Teks dokumen:
↓

Breaking News
Loading...
Sunday, November 2, 2008



Fenomena Angon Bebek

Fenomena Angon Bebek

Kalandara. Semarang sebagai salah satu kota yang kini tengah berbenah dan menuju sebagai kota jasa dan industri banyak melahirkan berbagai dampak dalam masyarakatnya. Dan kadang indikator suatu kota menjadi sebutan kota besar atau metropolitan dapat diukur dari kehidupan malam dan sarana hiburan yang menunjangnya. Meski parameter ini bukanlah suatu yang menjadi benar tetapi berbagai kemajuan yang ada akan melahirkan suatu budaya permisif dan ambang toleransi dari masyarakatnya yang sedemikian besar terhadap hiburan malam . Diantaranya adalah dunia prostitusi, baik itu yang tersentralisasi di dalam suatu lokalisasi , seks jalanan, wisma panggilan atau yang sekedar sebagai side job.

Hal ini tidak dapat terhindarkan adanya karena hubungan sebab akibat dan mereka tumbuh subur karena mekanisme adanya supply dan demand akan kebutuhan syahwat dari penghuni suatu kota besar, mereka sebagian adalah para pendatang yang jauh dari keluarga. Maka cukuplah menjadi alasan bahwa mereka adalah 3M , Men – Money - mobile. Merekalah yang kadang menjadi high risk man (laki-laki beresiko tinggi) dan menjadi penikmat bisnis esek-esek

Bagi mereka yang berada dalam lokalisasi mungkin akan menjadi mudah dalam kontrol kesehatan dan keamanan para wanita penjaja seksual. Karena mereka di kelola secara professional dan di dukung dengan seperangkat peraturan dan hal hal tertentu yang mengaturnya sehingga penyelenggaraan bisnis syahwat menjadi lebih terkendali. Meski tidak menutup adanya peluang tindakan kekerasan yang bisa dilakukan oleh para tamu kepada WPS seperti yang baru baru ini terdengar adanya salah satu WPS yang dibunuh oleh Kliennya seusai kencan.

Namun tidak semua laki-laki dengan mudah mengakses lokalisasi karena letak Lokalisasi Gambilangu dan Sunan Kuning cukup jauh dari pusat keramaian dan pemukiman sementara mereka (kost) atau dari lokasi industri dimana biasanya mereka akan tinggal tidak jauh dari lokasi tempat mereka bekerja. Dan hal ini bukan sebagai faktor kebetulan tetapi memang ditetapkannya lokalisasi di pinggir kota adalah sebagai salah satu upaya mengurangi dampak sosial yang bisa terjadi akibat penyelenggaraan bisnis seks ini. Dan hal ini menjadi salah satu alasan mengapa prostitusi jalanan menjadi marak dan eksis keberadaannya di beberapa ruas jalan di kota Semarang.

↑

Tujuan 1: Sebutkan ketiga unsur 3M yang dikenakan pada para laki-laki dalam teks dokumen tentang prostitusi di Semarang.
Teks dokumen dan entri berasal dari sumber yang berbeda.

Bahan latihan ini:
↓

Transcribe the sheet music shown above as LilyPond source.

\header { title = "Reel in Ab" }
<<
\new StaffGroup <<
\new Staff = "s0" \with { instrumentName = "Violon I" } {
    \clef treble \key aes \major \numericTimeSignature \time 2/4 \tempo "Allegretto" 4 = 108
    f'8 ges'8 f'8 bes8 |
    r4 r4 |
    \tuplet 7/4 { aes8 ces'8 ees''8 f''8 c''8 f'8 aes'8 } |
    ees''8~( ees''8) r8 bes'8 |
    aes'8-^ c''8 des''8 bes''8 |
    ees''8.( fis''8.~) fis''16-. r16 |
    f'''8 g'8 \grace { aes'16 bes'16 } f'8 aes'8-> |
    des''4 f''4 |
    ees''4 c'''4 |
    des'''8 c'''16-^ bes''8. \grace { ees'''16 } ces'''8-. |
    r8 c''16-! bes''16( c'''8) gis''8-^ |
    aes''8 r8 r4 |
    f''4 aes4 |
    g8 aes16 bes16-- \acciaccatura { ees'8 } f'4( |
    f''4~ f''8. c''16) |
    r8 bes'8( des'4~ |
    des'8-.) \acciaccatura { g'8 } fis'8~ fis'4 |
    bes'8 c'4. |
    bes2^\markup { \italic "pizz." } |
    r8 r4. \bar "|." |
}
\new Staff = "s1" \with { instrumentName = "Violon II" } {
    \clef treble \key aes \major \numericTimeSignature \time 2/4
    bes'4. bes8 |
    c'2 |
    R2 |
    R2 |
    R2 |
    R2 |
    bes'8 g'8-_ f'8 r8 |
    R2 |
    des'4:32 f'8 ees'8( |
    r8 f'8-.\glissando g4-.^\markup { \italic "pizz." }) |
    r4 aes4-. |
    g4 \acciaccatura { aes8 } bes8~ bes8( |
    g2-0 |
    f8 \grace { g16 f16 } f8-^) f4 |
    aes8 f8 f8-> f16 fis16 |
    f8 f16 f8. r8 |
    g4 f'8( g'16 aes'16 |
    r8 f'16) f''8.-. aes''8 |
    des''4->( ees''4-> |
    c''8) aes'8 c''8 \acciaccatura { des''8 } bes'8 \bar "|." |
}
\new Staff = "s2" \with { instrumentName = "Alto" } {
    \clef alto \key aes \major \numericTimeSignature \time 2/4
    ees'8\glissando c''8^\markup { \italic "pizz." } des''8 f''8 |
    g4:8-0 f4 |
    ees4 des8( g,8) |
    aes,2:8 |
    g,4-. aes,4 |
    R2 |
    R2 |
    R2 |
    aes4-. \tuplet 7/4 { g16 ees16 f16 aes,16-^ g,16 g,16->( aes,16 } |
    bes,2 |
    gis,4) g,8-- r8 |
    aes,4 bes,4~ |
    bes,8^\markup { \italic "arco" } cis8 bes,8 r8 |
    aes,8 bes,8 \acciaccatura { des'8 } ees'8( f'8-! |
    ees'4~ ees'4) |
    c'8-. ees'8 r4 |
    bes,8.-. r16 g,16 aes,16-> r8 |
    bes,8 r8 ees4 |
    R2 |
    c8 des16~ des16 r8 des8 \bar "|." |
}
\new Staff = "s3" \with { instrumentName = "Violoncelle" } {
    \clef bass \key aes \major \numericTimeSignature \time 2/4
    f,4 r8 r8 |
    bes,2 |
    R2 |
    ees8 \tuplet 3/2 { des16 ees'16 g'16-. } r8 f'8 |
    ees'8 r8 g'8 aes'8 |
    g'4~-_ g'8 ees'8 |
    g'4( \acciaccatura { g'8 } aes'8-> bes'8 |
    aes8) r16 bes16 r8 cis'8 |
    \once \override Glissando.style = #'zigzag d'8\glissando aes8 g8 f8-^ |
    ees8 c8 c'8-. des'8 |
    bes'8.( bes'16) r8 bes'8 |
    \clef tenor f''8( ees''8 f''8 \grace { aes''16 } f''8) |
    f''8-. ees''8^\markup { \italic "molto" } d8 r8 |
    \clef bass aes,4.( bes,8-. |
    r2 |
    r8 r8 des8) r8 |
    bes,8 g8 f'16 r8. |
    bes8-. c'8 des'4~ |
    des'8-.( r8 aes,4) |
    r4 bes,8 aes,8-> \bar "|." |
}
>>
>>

↑

Tujuan 2: Temukan setiap baris dalam entri yang memuat kata "markup", lalu salin baris-baris tersebut. Huruf besar dan kecil dibedakan.

Jawaban benar 1: Men, Money, mobile

Jawaban benar 2:
    bes2^\markup { \italic "pizz." } |
    r8 f'8-.\glissando g4-.^\markup { \italic "pizz." }) |
    ees'8\glissando c''8^\markup { \italic "pizz." } des''8 f''8 |
    bes,8^\markup { \italic "arco" } cis8 bes,8 r8 |
    f''8-. ees''8^\markup { \italic "molto" } d8 r8 |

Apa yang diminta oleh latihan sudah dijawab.